RungCommandWhat runsCatches
0.5prevalidate step 1TestCommittedProfiles_MatchingCapacityPreflight (in test/scaletest/cmd/scaletest-runner/, driving pkg/scaletest/preflight)seed/demand arithmetic on legacy profiles
1prevalidate step 2go test -run ClosedLoop ./sim/... (incl. TestClosedLoop_Uber5KCardinality)decision-engine feedback bugs
2prevalidate step 3 → bench-hotPhase 1/3 + rollup benches at uber-5k cardinalityper-cycle cost regressions
3prevalidate-kind / devpod brief step 0dev-50 (V2 catalog) + example-kind-laptop, real binaries on kindharness wiring; the ADR-0045 contract
4a scale profile on a real substratefull real-protocol runsubstrate-scale effects only

make prevalidate is rungs 0.5-2, Docker-free, ~3 min; every SHA bound for a cloud brief passes it before the brief is filed. Rung 3 runs devpod-side as step 0 of every cloud brief and fail-fasts the brief (verdict + gate log, no cloud profile spent) if it cannot go green — it lives where the compute is free and the images get built anyway. make prevalidate-kind keeps it runnable locally for working on the harness itself, but the standing guidance is not to run the kind rung on the laptop as a routine gate — it burns the dev box for work the devpods do free. A cloud failure a lower rung would have caught is a process bug, not just a code bug.

The synthetic scale-ceiling tests (make scale, the scale build tag — test/scale/*.go, Makefile:96-98) are a distinct axis from the ladder: they exercise the engine at millions of machines / thousands of streams on the M5 Max budget, and the achieved numbers become each milestone’s baseline (plan §5.1). The kind/cloud e2e runs the same scenarios at realistic-but-smaller scale through real binaries.

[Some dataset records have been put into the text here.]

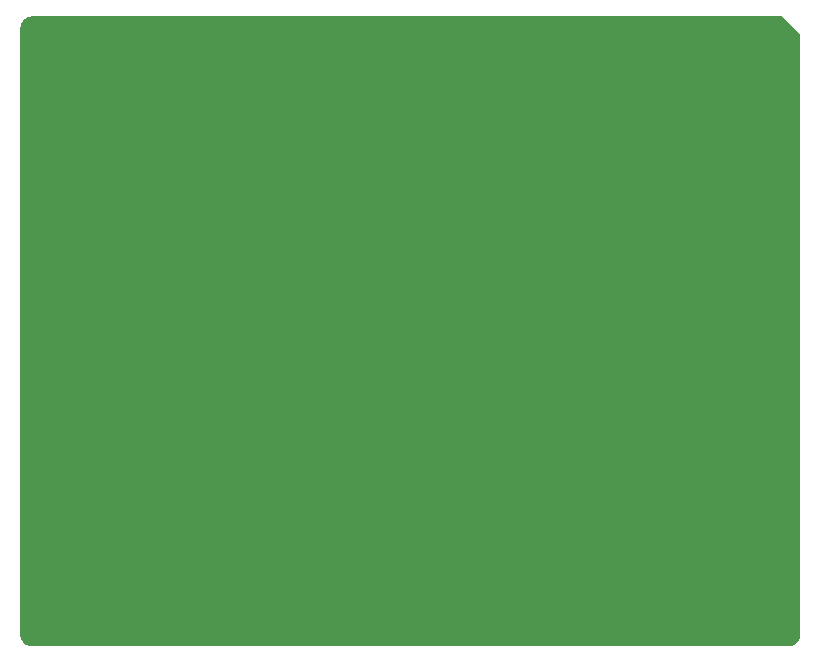
<source format=gbr>
G04 DipTrace 2.4.0.2*
%INBoard.gbr*%
%MOIN*%
%ADD11C,0.0055*%
%FSLAX44Y44*%
G04*
G70*
G90*
G75*
G01*
%LNBoardPoly*%
%LPD*%
G36*
X3940Y24546D2*
D11*
X3942Y24588D1*
X3949Y24628D1*
X3959Y24668D1*
X3974Y24707D1*
X3993Y24743D1*
X4015Y24778D1*
X4041Y24810D1*
X4070Y24839D1*
X4102Y24865D1*
X4137Y24887D1*
X4174Y24906D1*
X4212Y24921D1*
X4252Y24932D1*
X4293Y24938D1*
X4334Y24940D1*
X29340D1*
X29940Y24340D1*
Y19840D1*
Y18940D1*
Y4940D1*
Y4334D1*
X29938Y4293D1*
X29932Y4252D1*
X29921Y4212D1*
X29906Y4174D1*
X29887Y4137D1*
X29865Y4102D1*
X29839Y4070D1*
X29810Y4041D1*
X29778Y4015D1*
X29743Y3993D1*
X29707Y3974D1*
X29668Y3959D1*
X29628Y3949D1*
X29588Y3942D1*
X29546Y3940D1*
X4334D1*
X4293Y3942D1*
X4252Y3949D1*
X4212Y3959D1*
X4174Y3974D1*
X4137Y3993D1*
X4102Y4015D1*
X4070Y4041D1*
X4041Y4070D1*
X4015Y4102D1*
X3993Y4137D1*
X3974Y4174D1*
X3959Y4212D1*
X3949Y4252D1*
X3942Y4293D1*
X3940Y4334D1*
Y24546D1*
G37*
M02*

</source>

Map: where each concern lives

ConcernCodeAuthority
Fauxmaster CLI, golden tracescmd/fauxctl/main.go
Scripted scenariossim/runner.go, sim/scenario/
Reactive closed loop (feedback bugs)sim/closedloop.goADR-0038/0039/0040/0045/0051
Long-run invariant soaksim/soak.go
Workload catalog (shared)pkg/scaletest/archetype/archetype.goADR-0015/0032/0037
Seed/machine share mathpkg/scaletest/archetype/sizing.goADR-0044/0050
Profile preflight (rung 0.5)pkg/scaletest/preflight/preflight.goM60
e2e orchestratortest/scaletest/cmd/scaletest-runner/main.goADR-0034/0035
Load-driver (controller-managed demand)test/scaletest/cmd/load-driver/main.goADR-0038
Node-creator (UpcomingNode → fake Node)test/scaletest/cmd/node-creator/main.goADR-0023
Synthetic scale ceilingstest/scale/*.go (scale tag)plan §5.1

When in doubt about why a piece of the harness is shaped the way it is, the answer is almost always a cloud run that found a demand-shape error and an ADR that corrected the harness rather than building engine mechanism against the artefact (ADR-0043). The ADR-0042 parking layer — rigorous mechanism built against one catalog archetype (gpu-training-large) demanding physically impossible rack-coherent gangs — is the cautionary tale the whole discipline exists to prevent.